Exercise brief –
Across all the records below, how many lines contain "this"? Respond with only the number.

### The records

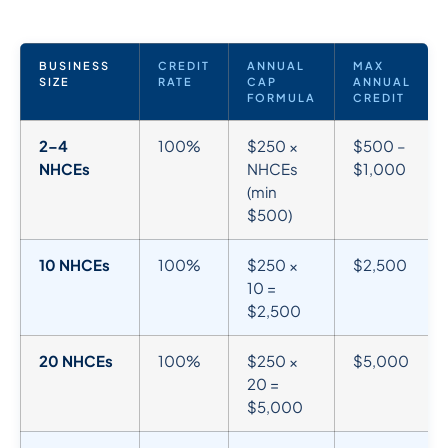
BUSINESS
CREDIT
ANNUAL
MAX
SIZE
RATE
CAP
ANNUAL
FORMULA
CREDIT
2–4
100%
$250 ×
$500 –
NHCEs
NHCEs
$1,000
(min
$500)
10 NHCEs
100%
$250 ×
$2,500
10 =
$2,500
20 NHCEs
100%
$250 ×
$5,000
20 =
$5,000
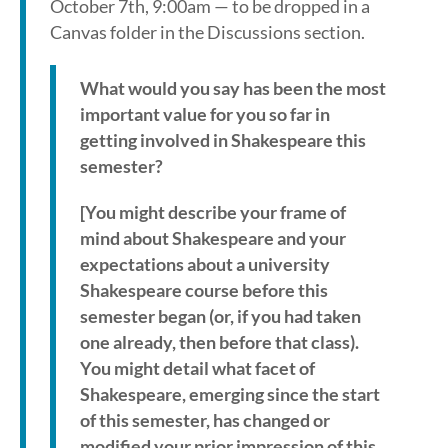
October 7th, 9:00am — to be dropped in a
Canvas folder in the Discussions section.
What would you say has been the most
important value for you so far in
getting involved in Shakespeare this
semester?
[You might describe your frame of
mind about Shakespeare and your
expectations about a university
Shakespeare course before this
semester began (or, if you had taken
one already, then before that class).
You might detail what facet of
Shakespeare, emerging since the start
of this semester, has changed or
modified your prior impression of this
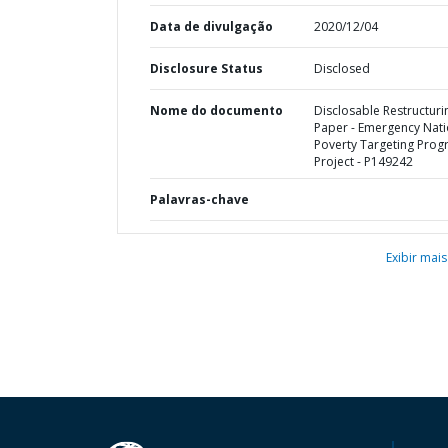
Data de divulgação
2020/12/04
Disclosure Status
Disclosed
Nome do documento
Disclosable Restructuri
Paper - Emergency Nati
Poverty Targeting Pro
Project - P149242
Palavras-chave
Exibir mais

######

Task answer –
4